Die Rekordreise des ID.R, des ersten vollelektrischen Rennwagens der Marke Volkswagen, umspannt mittlerweile den gesamten Globus. Seit seinem Rekordlauf 2018 beim „Race to the clouds“ am legendären Pikes Peak in Colorado, reist der Botschafter einer neuen Antriebstechnologie von Herausforderung zu Herausforderung.

Die Nürburgring Nordschleife, auch bekannt als „Grüne Hölle“, und das Goodwood Festival of Speed sind die Zwischenstationen auf dem Weg zum „Himmelstor“, der berühmten Bergstraße des Tianmen Mountain in China.

Die Tianmen Shan Big Gate Road in China ist eine spektakuläre Bergstraße, die in 99 Kurven auf den 1.519 Meter hohen Tianmen Mountain führt. Enorm schmal, enorm steil und extrem gewunden – diese Strecke hat es wahrlich in sich. Von 200 Metern über Normalnull schlängelt sie sich entlang steiler Felswände auf 1.300 Meter hinauf zum sogenannten „Tor zum Himmel“. Der ID.R leistet im September 2019 an dieser Stelle Pionierarbeit – einen derartigen Einsatz hat es hier noch nie gegeben.

Doch bis zum Gipfelsturm im „Reich der Mitte“ gibt es noch zwei überaus anspruchsvolle Auftritte in Europa zu bewältigen.
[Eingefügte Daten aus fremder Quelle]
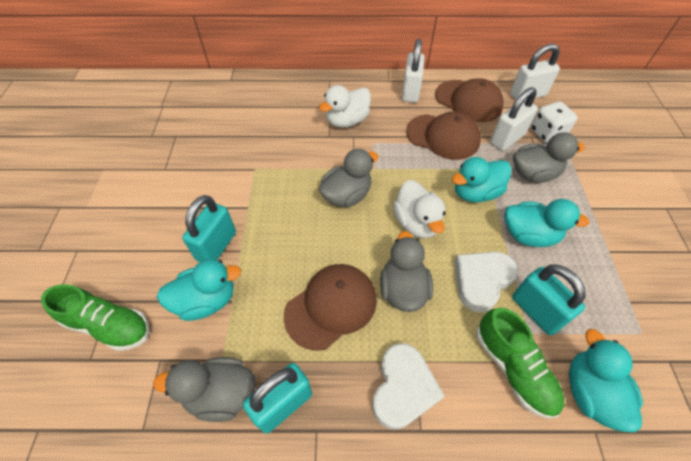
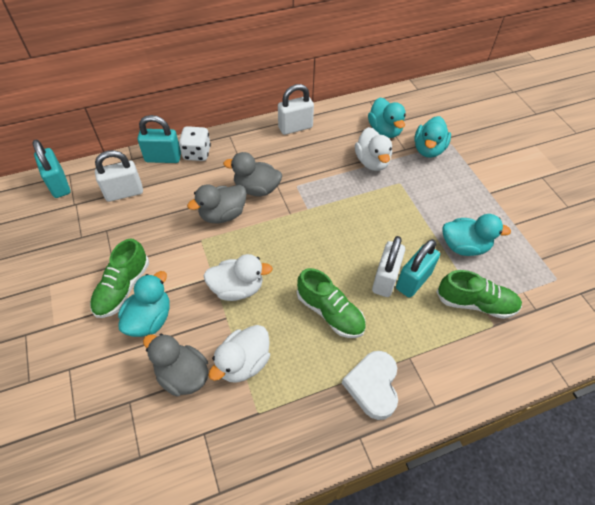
brown cap: 3 -> 0
green shoe: 2 -> 3
grey duck: 4 -> 3
white duck: 2 -> 3
white heart: 2 -> 1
Im Sommer 2019 nimmt der ID.R eine weitere Bestmarke ins Visier: den Rundenrekord für elektrisch angetriebene Fahrzeuge auf der Nordschleife des Nürburgrings, die als schwierigste Rennstrecke der Welt gilt. Die aktuelle Bestmarke steht bei 6:45,90 Minuten – das entspricht einer Durchschnittsgeschwindigkeit von knapp 185 km/h. Aufgestellt hat sie der Brite Peter Dumbreck am Steuer eines NIO EP9 im Jahr 2017.

Beim „Goodwood Festival of Speed“ bahnt sich ein packendes Duell der Technologiekonzepte an: Elektroantrieb gegen klassischen Saugbenziner. Volkswagen nimmt bei dem renommierten Motorsport-Revival in Südengland den genau 20 Jahre alten Streckenrekord ins Visier. Den hält seit 1999 mit 41,6 Sekunden Nick Heidfeld (D) im Formel-1-Rennwagen McLaren-Mercedes MP4/13, angetrieben von einem V10 mit drei Liter Hubraum und rund 780 PS.